Bianchi et al. ^[16] have developed ICT tools that combine statistical and the semantic approaches to support legal professionals in exploring a complex corpus of norms and documents in the legal domain. They demonstrate the use ICT to facilitate search and retrieval of information in large archives in the legal domain.

These studied affirms the dire need for the Kenya Judiciary to adopt use of Data Warehousing and Data Mining to aggregate data in court files to promote better management of the judicial system and ultimately this will result in acceleration towards achieving expeditious delivery of justice as envisaged in its Judicial Transformation Framework. Information management policy should focus on encouraging public participation in the judicial process and discouraging practices which undermine the administration of justice ^[23]. Potential solutions are multifaceted, interrelated, require new and creative ways, and must be coordinated by using all the tools available such as rules, training, and technology, in order to further the twin goals of public access and privacy within judicial information management.

3. Methodology

3.1. Research Design

This study adopted a descriptive study that entailed generating primary data through use of interviews as well as analyzing existing data collected overtime in form of court case details.
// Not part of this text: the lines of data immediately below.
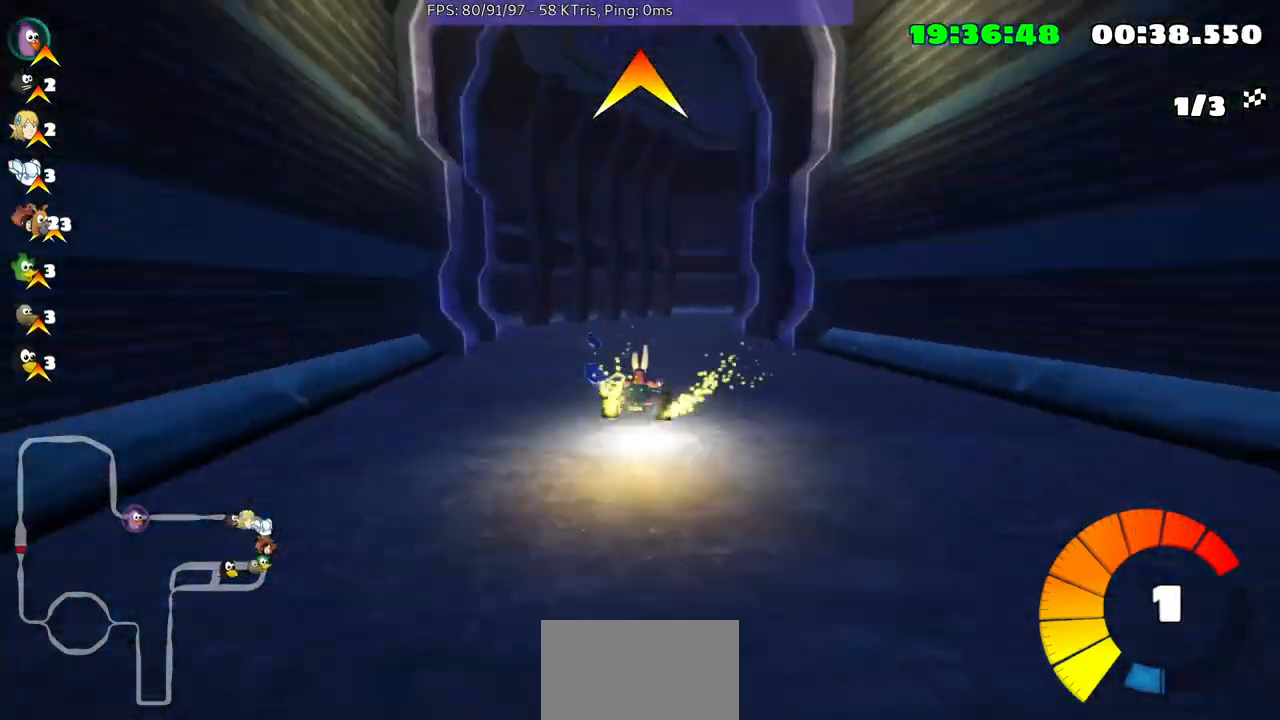
{"buttons": [], "left_stick": "right", "right_stick": "center", "events": [[67, "left_stick", "center"], [333, "left_stick", "right"]]}
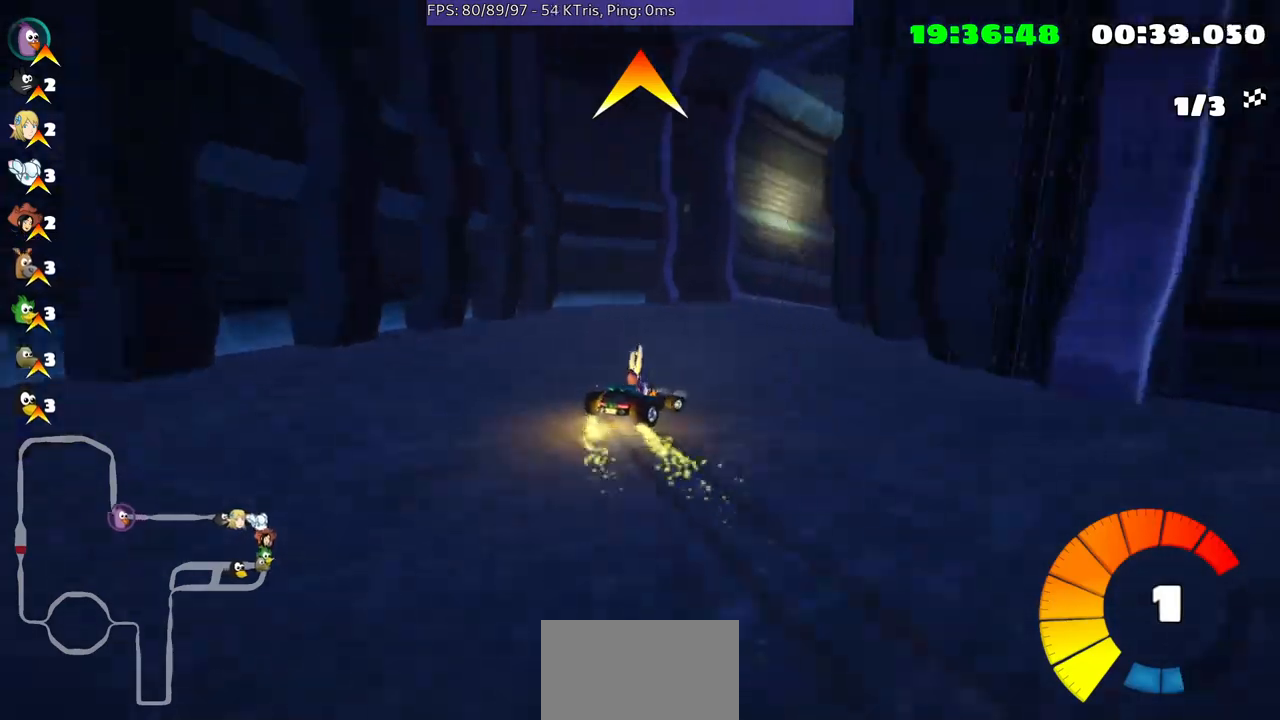
{"buttons": [], "left_stick": "center", "right_stick": "center", "events": [[167, "left_stick", "up-right"], [333, "left_stick", "center"]]}
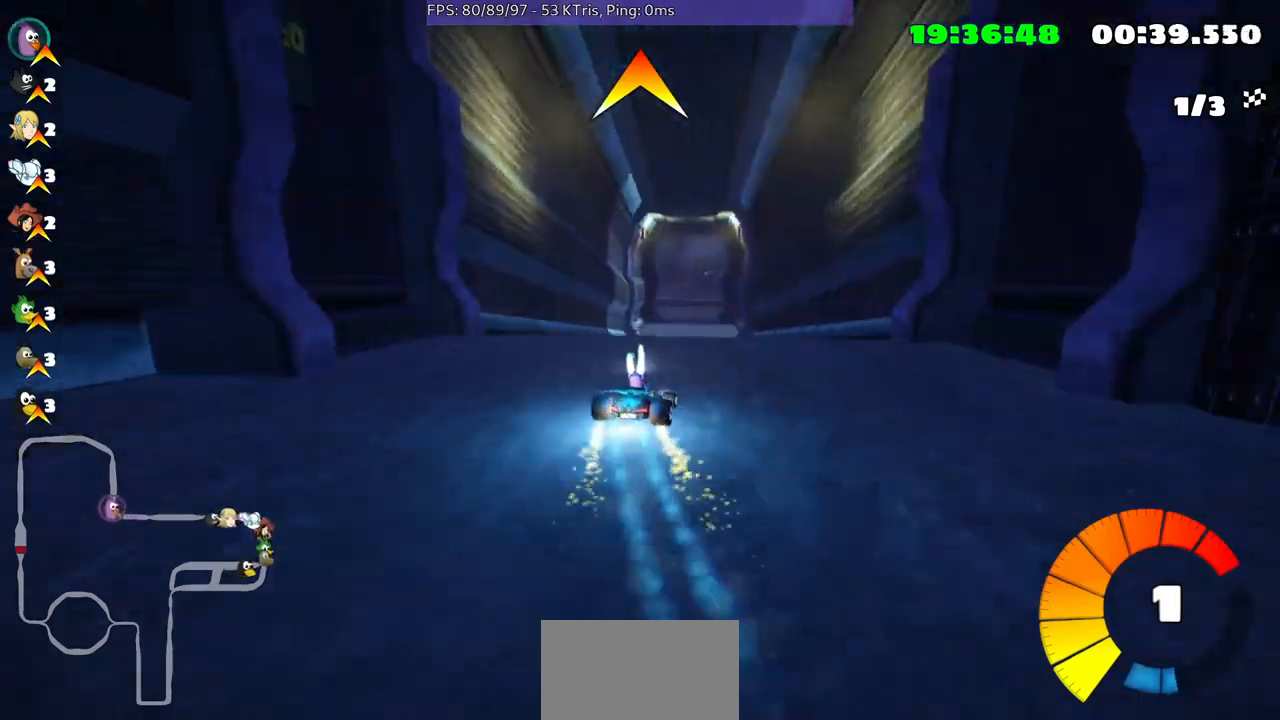
{"buttons": [], "left_stick": "center", "right_stick": "center", "events": []}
The structure and content of the existing data sources was done with an intentional mapping to the common data warehouse model.

3.2. Data Source & Collection

Court registries are charged with the responsibility of collecting and storing data as they register the court cases details on daily basis. Judicial employees working in the registries were targeted for interview: court clerks, registrars and executive officers. In addition pre-determined questions were put to senior ICT staff. The key elements of the interviews focused on the documentation on the existing systems. These include registers used to enter case application on daily basis, user manuals and system documentation of operational systems. Observations were made on how registers are filled and court proceedings in order to identify the possibility of recording data in real time by the court clerks.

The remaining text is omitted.